The Lindbergh Kidnapping
After 20 month old Charles Lindbergh Jr was abducted in March of 1932, authorities tracked bills used to pay the ransom money to an area close to the Bruno Hauptmann residence. Though he denied everything, evidence suggested he was the kidnapper and he was subsequently convicted 2 ½ years later and executed in 1936. Combined with material used to build a makeshift ladder to commit the crime found in Hauptmann’s house, testimony from handwriting analysts was fundamental to the case against him. His writing was an uncanny match to that scrawled on the ransom notes.

A Glimpse into the Science of Handwriting Analysis

Writing Successful handwriting analysis requires the careful examination of a collection of different contributing factors that compose an individual’s writing style. The process of professional, forensic handwriting analysis is meticulous and thorough, and an analyst will look for a range of individual traits.
Among these traits is letter form. For this, the analyst will examine the slope, curves, proportional size of letters to others and slants, both for words and sentences as a whole and individual letters. This school of analysis will also examine a person’s propensity to pay special attention- or to completely ignore- certain letters in certain context.
An analyst will also closely examine formatting, or the spacing between letters, words and the placement of words on a line. In this respect, the analyst will also closely look at what kind of dead space the writer will leave on a page, including not only margin width, but the spacing between lines, considering the intersection- if any- of word strokes on one line over another.
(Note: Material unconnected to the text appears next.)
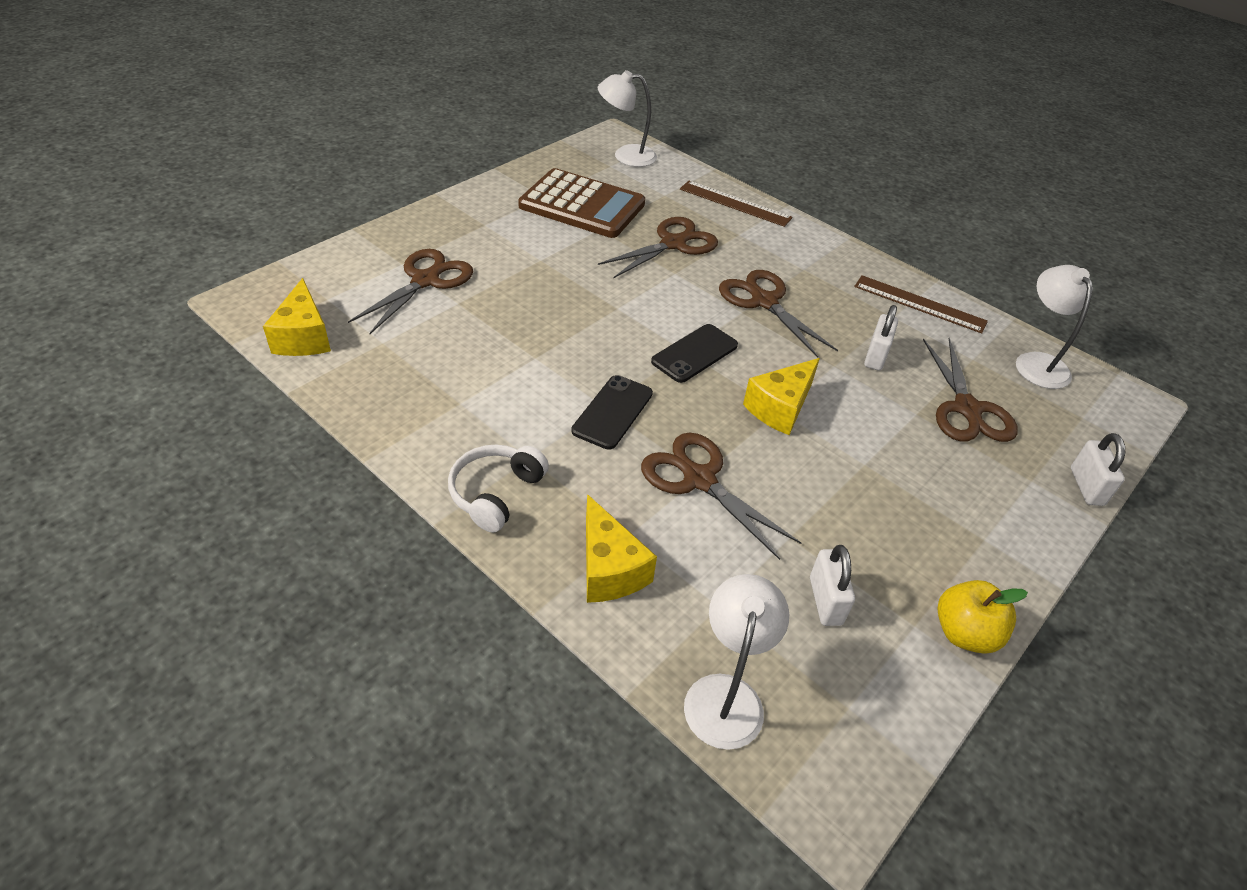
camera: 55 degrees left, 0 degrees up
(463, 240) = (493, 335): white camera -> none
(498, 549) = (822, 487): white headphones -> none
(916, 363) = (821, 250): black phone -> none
Another fundamental component to accurate handwriting analysis is line form. This examines the pressure a writer will apply to the pen and paper while writing. Also studying the speed of the writer, this is determined by how smooth and dark the lines are. Other things an experienced analyst can determine is how shaky the lines are, if there are dark and thick starts and finishes and a lot of pen lifts. All these factors determine if the writer id slowly or naturally, quickly forming letters.